**** PASSAGE TO READ ****
Recently, we have grown and investigated epitaxial layers of dilute magnetic semiconductor (DMS) (Ga,Mn)As with a small percentage of Bi atoms incorporated at As sites. That crystalline quaternary alloy, (Ga,Mn)(Bi,As), displays slightly lower Curie temperature and strongly modified magnetoelectric properties, as compared to analogous material without the Bi content [8,9,10]. Incorporation of an atomic fraction of just 0.3% Bi into the (Ga,Mn)As layer results in distinct modification of the crystal valence band, as revealed from our modulation photoreflectance spectroscopy measurements, and in a significant increase in its magnetic coercivity [8]. Our latest study, performed by means of spatially resolved (with nanometer resolution) low-energy muon spin relaxation spectroscopy, evidenced a homogeneous ferromagnetic ordering below the Curie temperature in (Ga,Mn)(Bi,As) layers with 1% Bi content, similar to that in the reference (Ga,Mn)As layers [11]. In the present study, we investigate structural and magnetotransport properties of (Ga,Mn)(Bi,As) epitaxial layers as compared with those of (Ga,Mn)As layers obtained under similar conditions.
The large differences in atomic radii and electronegativities between As and Bi, which result in the weak Ga-Bi bonding energy and large miscibility gap, require highly non-equilibrium growth conditions, such as low-temperature molecular-beam epitaxy (LT-MBE), to obtain high-quality Ga(Bi,As) layers [4]. Even though the low MBE growth temperature enhances the solubility of Bi in GaAs, the incorporation of Bi at As sites is limited. Excess Bi typically accumulates as droplets segregate at the sample surface [12], but it can also lead to the formation of structural defects like BiGa antisites, Bi pairs and small Bi clusters in the bulk of the layer [13]. Thus, while we have succeeded in the growth of high quality (Ga,Mn)As layers using the LT-MBE technique and precise optimization of the substrate temperature depending on the intentional Mn content [14], the growth of quaternary (Ga,Mn)(Bi,As) alloy becomes a challenge.
In this paper, we present comparative results of structural analysis obtained by means of high-resolution X-ray diffractometry (HR-XRD) and transmission electron microscopy (TEM) for the epitaxial layers of both alloys grown under the compressive misfit strain as well as under the tensile one. In addition, we report on the results of electrical transport measurements of those layers, which confirm substantial enhancement of the spin-orbit coupling strength in the layers as a result of Bi incorporation into the (Ga,Mn)As DMS.
**** DATA UNDER STUDY ****
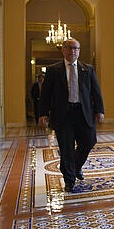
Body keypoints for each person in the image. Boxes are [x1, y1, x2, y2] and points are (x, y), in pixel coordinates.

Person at [39, 38, 105, 193]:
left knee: (89, 140)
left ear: (79, 51)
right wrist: (43, 113)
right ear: (63, 50)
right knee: (67, 149)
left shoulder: (87, 69)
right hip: (64, 115)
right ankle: (69, 180)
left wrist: (100, 110)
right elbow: (46, 94)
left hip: (83, 113)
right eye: (69, 48)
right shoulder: (53, 70)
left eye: (76, 49)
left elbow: (96, 92)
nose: (73, 51)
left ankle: (75, 167)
****
| TASKS TO PERFORM |
A: In the passage on (Ga,Mn)(Bi,As) layers, what Bi content did the layers examined by low-energy muon spin relaxation spectroscopy have?
B: Rewrite as a short bulleted list the paragraph of the passage on (Ga,Mn)(Bi,As) layers that begins "The large differences in atomic radii", keeping its main facts.
C: List every measurement or analysis technique that the passage on (Ga,Mn)(Bi,As) layers names as used to study the layers.

| TASK-BY-TASK OUTPUTS |
A: 1% Bi.

B:
- Large differences in atomic radii and electronegativities between As and Bi cause weak Ga-Bi bonding energy and a large miscibility gap.
- Highly non-equilibrium growth conditions, such as low-temperature molecular-beam epitaxy (LT-MBE), are therefore needed for high-quality Ga(Bi,As) layers.
- Low MBE growth temperature increases Bi solubility in GaAs, but Bi incorporation at As sites remains limited.
- Excess Bi usually segregates as droplets at the sample surface. It can also form structural defects in the bulk of the layer, such as BiGa antisites, Bi pairs and small Bi clusters.
- High-quality (Ga,Mn)As layers were grown by LT-MBE with the substrate temperature optimized for the intentional Mn content, but growing the quaternary (Ga,Mn)(Bi,As) alloy is a challenge.

C:
- Modulation photoreflectance spectroscopy
- Low-energy muon spin relaxation spectroscopy (spatially resolved, with nanometer resolution)
- High-resolution X-ray diffractometry (HR-XRD)
- Transmission electron microscopy (TEM)
- Electrical transport measurements